Cingulate atrophy as a shared structural basis for cognitive and functional brain impairments in GAD, PD, and OCD: Links to shared gene expression and treatment implications.
Authors
Affiliations (6)
Affiliations (6)
- Department of Psychiatry, National Clinical Research Center for Mental Disorders, and National Center for Mental Disorders, The Second Xiangya Hospital of Central South University, Changsha, 410011, Hunan, China.
- Department of Radiology, The Second Xiangya Hospital of Central South University, Changsha, Hunan, 410011, China.
- Department of Radiology, Tianjin Medical University General Hospital, Tianjin, China.
- Department of Psychiatry, Qiqihar Medical University, Qiqihar, Heilongjiang, 161006, China.
- Department of Psychosomatics and Psychiatry, Zhongda Hospital, School of Medicine, Jiangsu Provincial Key Laboratory of Brain Science and Medicine, Southeast University, Nanjing, 210009, China.
- Department of Psychiatry, National Clinical Research Center for Mental Disorders, and National Center for Mental Disorders, The Second Xiangya Hospital of Central South University, Changsha, 410011, Hunan, China.
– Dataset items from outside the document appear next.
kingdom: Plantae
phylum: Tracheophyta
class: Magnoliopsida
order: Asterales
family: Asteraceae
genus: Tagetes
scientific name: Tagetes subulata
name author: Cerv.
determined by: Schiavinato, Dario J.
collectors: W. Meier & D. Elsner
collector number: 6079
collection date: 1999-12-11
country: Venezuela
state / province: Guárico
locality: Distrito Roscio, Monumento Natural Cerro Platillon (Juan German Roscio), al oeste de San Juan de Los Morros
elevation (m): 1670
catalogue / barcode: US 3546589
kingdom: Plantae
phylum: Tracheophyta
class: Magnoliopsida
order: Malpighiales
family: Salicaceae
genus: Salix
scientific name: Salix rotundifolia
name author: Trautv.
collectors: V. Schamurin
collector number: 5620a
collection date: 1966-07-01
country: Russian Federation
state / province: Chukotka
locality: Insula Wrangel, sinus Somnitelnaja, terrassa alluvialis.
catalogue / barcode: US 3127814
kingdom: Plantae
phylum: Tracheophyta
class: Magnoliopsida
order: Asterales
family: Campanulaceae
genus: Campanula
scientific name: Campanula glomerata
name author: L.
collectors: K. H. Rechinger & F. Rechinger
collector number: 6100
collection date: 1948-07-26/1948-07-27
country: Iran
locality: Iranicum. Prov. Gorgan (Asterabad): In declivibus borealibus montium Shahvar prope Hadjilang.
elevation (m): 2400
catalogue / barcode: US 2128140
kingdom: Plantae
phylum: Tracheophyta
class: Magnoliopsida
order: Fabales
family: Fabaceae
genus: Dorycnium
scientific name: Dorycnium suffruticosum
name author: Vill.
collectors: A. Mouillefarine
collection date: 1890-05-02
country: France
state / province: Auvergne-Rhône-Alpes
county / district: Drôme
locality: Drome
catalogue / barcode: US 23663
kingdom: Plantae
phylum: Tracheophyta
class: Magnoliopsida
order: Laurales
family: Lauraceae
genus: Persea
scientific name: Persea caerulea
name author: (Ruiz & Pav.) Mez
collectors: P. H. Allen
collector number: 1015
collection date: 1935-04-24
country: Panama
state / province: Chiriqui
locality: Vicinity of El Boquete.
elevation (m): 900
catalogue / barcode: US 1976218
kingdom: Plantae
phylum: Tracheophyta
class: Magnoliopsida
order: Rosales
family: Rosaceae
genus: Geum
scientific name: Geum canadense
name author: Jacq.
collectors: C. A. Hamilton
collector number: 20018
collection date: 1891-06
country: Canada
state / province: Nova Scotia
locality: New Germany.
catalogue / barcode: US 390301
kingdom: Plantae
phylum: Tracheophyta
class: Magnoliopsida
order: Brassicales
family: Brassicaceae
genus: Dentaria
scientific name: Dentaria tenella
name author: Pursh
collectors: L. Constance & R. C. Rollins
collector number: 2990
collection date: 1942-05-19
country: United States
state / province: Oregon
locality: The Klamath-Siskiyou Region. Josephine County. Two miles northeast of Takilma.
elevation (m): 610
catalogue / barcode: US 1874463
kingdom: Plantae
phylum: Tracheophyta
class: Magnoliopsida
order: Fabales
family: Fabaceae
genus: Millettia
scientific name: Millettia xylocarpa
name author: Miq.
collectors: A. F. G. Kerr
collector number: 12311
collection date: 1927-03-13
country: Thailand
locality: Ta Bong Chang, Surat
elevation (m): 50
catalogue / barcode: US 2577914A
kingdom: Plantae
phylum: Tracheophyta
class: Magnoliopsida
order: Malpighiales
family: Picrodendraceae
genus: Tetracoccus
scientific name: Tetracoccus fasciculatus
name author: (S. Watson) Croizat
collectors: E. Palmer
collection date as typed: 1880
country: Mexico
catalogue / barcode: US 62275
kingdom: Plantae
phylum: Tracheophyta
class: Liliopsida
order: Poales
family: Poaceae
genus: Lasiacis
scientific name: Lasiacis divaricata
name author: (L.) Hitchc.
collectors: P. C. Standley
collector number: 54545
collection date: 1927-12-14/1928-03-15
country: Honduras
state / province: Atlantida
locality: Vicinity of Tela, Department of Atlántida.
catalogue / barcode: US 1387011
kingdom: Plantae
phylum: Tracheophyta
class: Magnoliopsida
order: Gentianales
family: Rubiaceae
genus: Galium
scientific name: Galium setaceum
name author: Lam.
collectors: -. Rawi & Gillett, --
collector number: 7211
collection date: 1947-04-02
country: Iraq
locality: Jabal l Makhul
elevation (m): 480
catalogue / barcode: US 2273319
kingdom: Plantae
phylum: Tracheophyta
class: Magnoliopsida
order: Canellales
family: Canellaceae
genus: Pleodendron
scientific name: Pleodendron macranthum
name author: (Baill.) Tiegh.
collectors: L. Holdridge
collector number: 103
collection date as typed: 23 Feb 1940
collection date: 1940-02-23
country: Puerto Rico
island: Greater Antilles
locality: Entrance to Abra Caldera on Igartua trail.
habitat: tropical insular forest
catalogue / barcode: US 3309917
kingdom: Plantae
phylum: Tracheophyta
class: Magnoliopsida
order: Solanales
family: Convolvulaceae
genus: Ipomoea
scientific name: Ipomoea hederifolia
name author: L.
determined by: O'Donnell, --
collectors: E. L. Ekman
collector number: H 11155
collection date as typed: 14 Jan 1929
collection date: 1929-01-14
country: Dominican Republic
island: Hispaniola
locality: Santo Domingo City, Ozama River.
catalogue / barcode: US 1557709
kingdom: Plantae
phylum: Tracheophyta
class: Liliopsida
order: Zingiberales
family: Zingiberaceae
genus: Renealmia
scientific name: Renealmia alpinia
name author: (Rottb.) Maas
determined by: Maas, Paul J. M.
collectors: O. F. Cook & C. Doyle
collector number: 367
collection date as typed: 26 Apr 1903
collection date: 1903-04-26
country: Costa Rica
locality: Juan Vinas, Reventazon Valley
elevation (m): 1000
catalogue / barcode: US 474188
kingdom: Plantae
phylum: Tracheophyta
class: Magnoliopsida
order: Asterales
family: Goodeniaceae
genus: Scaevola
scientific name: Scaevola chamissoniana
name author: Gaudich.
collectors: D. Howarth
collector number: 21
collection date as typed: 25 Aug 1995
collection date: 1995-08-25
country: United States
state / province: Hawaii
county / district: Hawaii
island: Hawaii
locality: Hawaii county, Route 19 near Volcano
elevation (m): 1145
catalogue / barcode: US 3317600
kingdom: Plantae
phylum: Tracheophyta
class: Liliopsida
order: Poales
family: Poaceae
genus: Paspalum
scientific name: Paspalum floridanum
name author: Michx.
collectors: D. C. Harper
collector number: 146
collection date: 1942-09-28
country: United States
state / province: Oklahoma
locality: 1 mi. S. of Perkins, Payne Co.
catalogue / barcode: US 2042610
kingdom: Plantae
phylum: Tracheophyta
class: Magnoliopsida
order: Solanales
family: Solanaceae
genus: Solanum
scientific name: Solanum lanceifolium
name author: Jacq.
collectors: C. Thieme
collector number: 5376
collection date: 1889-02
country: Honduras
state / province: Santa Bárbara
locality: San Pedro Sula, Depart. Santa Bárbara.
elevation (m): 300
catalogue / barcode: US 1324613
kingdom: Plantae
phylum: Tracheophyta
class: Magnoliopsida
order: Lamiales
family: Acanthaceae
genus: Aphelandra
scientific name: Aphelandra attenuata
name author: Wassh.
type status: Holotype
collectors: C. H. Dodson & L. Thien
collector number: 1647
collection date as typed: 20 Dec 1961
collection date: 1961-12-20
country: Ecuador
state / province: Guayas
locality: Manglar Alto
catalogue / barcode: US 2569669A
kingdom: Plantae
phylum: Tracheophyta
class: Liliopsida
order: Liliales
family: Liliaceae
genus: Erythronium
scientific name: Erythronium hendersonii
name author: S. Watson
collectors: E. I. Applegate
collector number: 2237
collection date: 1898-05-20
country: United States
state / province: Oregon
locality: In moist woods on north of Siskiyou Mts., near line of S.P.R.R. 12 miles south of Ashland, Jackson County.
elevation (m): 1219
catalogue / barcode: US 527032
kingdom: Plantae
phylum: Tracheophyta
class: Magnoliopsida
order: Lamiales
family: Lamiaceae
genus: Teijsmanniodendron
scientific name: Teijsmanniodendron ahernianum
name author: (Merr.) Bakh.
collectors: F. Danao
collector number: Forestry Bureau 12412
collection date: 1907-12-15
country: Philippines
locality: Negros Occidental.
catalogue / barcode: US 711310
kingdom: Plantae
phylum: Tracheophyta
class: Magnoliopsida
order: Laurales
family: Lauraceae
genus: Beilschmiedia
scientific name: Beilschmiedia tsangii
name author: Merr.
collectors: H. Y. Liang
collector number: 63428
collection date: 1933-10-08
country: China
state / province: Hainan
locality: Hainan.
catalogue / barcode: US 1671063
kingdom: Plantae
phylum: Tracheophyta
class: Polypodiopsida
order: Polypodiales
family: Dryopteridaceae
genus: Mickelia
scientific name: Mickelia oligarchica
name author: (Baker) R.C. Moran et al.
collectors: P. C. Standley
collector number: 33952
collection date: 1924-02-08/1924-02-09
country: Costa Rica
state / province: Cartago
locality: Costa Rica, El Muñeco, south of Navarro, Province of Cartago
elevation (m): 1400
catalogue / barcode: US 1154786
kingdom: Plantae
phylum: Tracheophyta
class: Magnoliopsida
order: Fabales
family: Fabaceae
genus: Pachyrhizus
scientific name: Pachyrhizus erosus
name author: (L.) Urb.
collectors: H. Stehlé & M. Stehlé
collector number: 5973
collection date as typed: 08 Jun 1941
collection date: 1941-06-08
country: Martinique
Electronic address: [email protected].
Abstract
Structural brain deficits associated with generalized anxiety disorder (GAD), panic disorder (PD), and obsessive-compulsive disorder (OCD) have been documented, but their integration within a unified framework remains unexplored. This study investigates, in anxiety and anxiety-related disorders, whether they share neurophysiological bases, whether structural changes (SCs) are linked to common genes, whether shared SCs co-occur with similar functional brain impairments, and whether brain morphometry can serve as biomarkers for diagnosis and treatment prediction. Participants included 100 individuals with GAD, 58 with PD, 45 with OCD, and 85 healthy controls, all drug-free. Structural and resting-state functional magnetic resonance imaging scans and clinical assessments were conducted before and after 4 weeks of paroxetine monotherapy. Analyses included voxel-based and surface-based morphometry; functional connectivity (FC) and Granger causality analysis (GCA) with shared SCs as regions of interest; associations between clinical assessments and neuroimaging metrics; associations between gene expression profiles and SCs; and machine learning. Cingulate atrophy (CA) emerged as a common SC, with disorder-specific atrophy in gray matter volume (GMV) and cortical surface. Transcriptome-neuroimaging correlations identified shared genetic associations with GMV alterations, with negatively correlated genes enriched in neurodevelopment and cellular growth regulation (ND-CGR). Cingulate GMV was positively correlated with cognitive performance in GAD and PD patients. FC and GCA showed CA disrupted networks governing emotional regulation and cognitive control, characterized by overactive top-down influence and reduced bottom-up feedback. Machine learning demonstrated strong performance in classification and treatment response prediction, with cingulate morphometry contributing significantly. CA is a shared neural substrate in GAD, PD, and OCD, linked to genetic disruptions in ND-CGR, cognitive impairments, and functional brain deficits. Cingulate morphometry holds promise as a biomarker for diagnosis and treatment response in these conditions.